Thursday, February 23, 2012

Obvious or Not

In Science in 1991 Vogelstein et al published one of their many results on colon cancer and its related genes and a Science writer presented the above picture in a summary article. The above paradigm has become common place amongst a wide class of cancers. Namely we see a set of well defined genetic changes that lead to intermediate steps in a cell and eventually to a cancer.

In this weeks NEJM the authors have concluded that colonoscopies with the removal of adenomas actually improves survival.

The authors state:

We previously found that polypectomy reduced the incidence of colorectal cancer in the NPS cohort.The present study suggests that adenoma removal significantly reduced the risk of death from colorectal cancer, as compared with that in the general population, and in the first 10 years after polypectomy, reduced the risk to a level similar to that in an internal concurrent control group of patients with no adenomas.

Our comparison of observed deaths in the adenoma cohort with expected deaths in the general population, based on SEER data that were specific for age, sex, race, and calendar year, may have underestimated the reduction in mortality that may be achieved with colonoscopic polypectomy in screening populations. Because all the patients in the adenoma cohort had adenomas, including 57.3% with advanced adenomas, they represented a higher-risk group than the general population

 Now this is no surprise, namely that survival is better. However what is a surprise is that there should be any deaths at all for those being closely watched with polyp removal. Namely if colon cancer, adenoma type, are following the Vogelstein paradigm, then careful colonoscopies would in almost all cases catch and remove a polyp before going to a final stage, especially one of metastatic potential. Thus one should have assumed that zero mortality was expected and anything but would and should be questioned.
 The authors state:

This prospective study has some limitations. First, a small number of trained endoscopists performed the colonoscopies according to a study protocol that required examination to the cecum, adequate preparation, careful inspection of the colon, and removal of all identified polyps, features that are consistent with reports of high-quality performance. Consequently, the NPS observations may not be generalizable to present community practice, for which reported incidence rates of colorectal cancer after polypectomy are higher than those reported in the NPS

Indeed there are concerns, for why were there any mortalities if the colonoscopies were done as we would expect.

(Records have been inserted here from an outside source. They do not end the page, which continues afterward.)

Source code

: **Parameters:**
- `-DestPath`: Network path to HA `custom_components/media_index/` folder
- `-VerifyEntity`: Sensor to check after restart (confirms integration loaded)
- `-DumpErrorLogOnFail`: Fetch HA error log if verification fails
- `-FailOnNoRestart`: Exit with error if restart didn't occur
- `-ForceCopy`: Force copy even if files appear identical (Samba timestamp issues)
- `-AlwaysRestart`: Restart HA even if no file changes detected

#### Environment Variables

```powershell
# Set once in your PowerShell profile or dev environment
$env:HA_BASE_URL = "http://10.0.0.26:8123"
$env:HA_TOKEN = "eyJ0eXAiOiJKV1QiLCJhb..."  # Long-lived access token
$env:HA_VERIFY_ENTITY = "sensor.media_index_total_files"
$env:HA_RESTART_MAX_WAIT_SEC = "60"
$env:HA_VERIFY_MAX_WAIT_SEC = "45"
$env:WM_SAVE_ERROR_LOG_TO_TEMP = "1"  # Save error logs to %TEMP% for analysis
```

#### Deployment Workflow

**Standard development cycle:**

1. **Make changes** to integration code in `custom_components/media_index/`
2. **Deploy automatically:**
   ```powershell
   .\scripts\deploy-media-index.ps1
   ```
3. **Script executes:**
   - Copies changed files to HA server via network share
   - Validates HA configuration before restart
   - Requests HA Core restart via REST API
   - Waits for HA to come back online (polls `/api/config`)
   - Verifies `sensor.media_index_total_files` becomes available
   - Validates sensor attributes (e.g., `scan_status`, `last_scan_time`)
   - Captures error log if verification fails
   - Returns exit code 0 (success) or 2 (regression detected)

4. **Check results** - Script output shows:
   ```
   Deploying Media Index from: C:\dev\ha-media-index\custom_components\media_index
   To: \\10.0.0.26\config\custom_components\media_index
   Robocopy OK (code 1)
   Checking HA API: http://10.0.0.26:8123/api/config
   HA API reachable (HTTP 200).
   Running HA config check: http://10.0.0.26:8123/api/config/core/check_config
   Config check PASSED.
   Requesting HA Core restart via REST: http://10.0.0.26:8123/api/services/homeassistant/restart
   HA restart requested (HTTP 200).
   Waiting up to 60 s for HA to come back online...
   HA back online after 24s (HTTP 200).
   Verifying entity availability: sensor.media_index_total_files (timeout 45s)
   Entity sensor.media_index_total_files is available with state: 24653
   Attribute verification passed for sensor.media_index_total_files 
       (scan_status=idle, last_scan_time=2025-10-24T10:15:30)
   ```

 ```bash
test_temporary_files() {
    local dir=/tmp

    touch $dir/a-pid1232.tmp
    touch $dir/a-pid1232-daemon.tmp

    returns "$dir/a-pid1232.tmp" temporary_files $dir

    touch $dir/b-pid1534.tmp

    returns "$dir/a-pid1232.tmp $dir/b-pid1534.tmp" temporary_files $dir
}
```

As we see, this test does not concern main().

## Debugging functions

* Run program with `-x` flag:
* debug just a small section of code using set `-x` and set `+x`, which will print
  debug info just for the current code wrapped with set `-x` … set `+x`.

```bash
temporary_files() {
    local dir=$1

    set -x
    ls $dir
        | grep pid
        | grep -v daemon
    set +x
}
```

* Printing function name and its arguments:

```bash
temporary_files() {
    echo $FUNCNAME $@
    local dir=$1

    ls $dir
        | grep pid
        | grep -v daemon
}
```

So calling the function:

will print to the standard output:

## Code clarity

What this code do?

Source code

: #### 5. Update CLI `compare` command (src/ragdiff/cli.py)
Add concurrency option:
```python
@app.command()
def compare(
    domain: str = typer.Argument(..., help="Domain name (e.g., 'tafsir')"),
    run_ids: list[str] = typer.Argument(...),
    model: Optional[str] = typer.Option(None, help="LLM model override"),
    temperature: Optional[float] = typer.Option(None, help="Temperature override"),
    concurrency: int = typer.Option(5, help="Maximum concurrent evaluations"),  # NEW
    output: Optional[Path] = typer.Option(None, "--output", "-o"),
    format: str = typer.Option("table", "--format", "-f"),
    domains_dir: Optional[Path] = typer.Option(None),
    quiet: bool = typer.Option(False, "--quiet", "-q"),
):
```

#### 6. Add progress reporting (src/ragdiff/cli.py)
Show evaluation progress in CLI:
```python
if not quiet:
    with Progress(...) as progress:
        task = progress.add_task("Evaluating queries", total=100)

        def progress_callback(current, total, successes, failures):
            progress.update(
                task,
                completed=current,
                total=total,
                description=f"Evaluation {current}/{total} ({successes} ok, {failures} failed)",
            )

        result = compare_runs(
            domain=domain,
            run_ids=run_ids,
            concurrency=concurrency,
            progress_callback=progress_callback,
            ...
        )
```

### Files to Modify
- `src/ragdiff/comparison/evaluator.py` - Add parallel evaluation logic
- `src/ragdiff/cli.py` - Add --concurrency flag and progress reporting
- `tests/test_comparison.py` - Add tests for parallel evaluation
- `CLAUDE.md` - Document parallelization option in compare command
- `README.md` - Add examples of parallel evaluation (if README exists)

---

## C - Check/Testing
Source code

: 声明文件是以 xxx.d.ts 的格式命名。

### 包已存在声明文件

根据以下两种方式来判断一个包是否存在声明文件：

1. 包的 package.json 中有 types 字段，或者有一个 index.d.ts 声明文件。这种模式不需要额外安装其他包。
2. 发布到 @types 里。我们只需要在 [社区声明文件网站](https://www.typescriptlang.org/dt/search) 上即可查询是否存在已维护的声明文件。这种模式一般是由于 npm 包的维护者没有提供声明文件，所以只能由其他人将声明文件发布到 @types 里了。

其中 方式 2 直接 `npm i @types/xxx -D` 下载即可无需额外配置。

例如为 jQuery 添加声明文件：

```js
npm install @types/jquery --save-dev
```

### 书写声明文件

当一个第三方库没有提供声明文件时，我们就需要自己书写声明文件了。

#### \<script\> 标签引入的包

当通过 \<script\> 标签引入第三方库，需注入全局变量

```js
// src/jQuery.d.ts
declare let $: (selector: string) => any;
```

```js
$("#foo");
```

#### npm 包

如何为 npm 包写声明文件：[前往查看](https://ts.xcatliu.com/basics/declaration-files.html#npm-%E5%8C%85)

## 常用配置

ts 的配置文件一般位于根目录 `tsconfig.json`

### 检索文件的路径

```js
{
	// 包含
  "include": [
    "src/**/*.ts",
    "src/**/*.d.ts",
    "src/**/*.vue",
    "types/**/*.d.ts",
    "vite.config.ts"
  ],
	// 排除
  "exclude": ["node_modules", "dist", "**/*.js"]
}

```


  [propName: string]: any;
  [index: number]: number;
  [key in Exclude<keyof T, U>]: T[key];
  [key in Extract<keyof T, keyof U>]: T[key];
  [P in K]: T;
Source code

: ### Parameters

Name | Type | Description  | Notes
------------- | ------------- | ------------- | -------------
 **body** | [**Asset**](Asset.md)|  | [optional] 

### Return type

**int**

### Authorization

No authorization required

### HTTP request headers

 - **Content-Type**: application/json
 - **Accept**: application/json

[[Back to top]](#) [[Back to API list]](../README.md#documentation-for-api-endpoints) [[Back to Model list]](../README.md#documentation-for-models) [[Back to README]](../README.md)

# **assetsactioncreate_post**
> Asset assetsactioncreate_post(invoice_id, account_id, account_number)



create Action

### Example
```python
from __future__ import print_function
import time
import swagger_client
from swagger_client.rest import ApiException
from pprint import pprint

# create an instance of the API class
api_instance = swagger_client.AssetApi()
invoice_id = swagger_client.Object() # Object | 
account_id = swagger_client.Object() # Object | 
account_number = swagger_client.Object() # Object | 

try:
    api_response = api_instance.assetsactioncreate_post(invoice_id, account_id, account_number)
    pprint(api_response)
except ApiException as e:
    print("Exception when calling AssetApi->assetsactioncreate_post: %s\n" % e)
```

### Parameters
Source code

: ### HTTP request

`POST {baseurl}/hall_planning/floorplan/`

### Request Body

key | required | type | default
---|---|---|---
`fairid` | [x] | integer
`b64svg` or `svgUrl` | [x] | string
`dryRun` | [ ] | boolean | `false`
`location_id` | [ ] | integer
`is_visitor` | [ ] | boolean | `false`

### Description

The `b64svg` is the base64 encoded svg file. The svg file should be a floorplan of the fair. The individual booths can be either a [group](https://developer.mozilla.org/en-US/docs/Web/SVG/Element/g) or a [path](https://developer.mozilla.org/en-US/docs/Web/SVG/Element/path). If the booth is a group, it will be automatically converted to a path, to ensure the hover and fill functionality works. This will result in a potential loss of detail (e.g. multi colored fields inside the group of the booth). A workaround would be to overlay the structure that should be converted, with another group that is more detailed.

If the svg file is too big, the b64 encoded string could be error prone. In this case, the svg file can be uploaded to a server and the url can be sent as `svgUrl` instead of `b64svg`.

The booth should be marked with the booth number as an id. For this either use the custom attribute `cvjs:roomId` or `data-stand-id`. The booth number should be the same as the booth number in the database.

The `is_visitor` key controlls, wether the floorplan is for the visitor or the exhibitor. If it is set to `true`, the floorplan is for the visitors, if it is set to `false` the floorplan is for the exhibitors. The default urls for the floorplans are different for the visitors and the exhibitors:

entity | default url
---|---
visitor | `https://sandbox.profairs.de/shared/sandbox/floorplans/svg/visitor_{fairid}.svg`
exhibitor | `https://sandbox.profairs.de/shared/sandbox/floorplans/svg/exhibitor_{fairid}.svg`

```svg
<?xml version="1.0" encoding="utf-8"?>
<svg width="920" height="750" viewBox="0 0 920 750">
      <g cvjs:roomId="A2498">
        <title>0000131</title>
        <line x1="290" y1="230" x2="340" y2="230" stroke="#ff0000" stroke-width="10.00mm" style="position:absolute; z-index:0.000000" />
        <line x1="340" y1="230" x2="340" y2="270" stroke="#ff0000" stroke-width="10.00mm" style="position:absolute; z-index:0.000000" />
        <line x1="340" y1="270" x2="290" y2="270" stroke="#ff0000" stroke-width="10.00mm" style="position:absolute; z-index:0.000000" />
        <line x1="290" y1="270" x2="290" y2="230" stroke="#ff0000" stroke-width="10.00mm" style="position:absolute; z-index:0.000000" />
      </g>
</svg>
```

You see, if we believe Vogelstein, and after 21 years the belief is fact, that when we remove an adenoma we are removing the pre-malignant cells, that is those cells which will eventually become the cancer stem cell, and their progeny, then we remove any future malignancy from that source.  Thus what then is the source for the cancer which consumes the patient.

Perhaps looking at the data may provide some evidence but then again perhaps not. The paper qua report does not offer that detail. Thus one wonders if the Vogelstein model is in error or that there may be some secondary but highly significant issues in the patient pool.

One should have concluded total removal of any colon cancer, not a 50% reduction in death from that cause. This should in my opinion be the conclusion of this report, instead the press seems to laud the reduction in death rate by 50%, not the fact that it really should be 100%! Was the adenoma the cause, where else did the cell come from, had it metastasized already, where was the resulting stem cell hiding, is the Vogelstein model wrong, does this effect happen elsewhere, such as in melanoma in situ? What of the presence and then absence of HGPIN, was that a removal of a CSC?

This result raises many questions from the aspect of a systems model for cancer. Unfortunately few seem to be considering them. Hopefully it will instigate a few.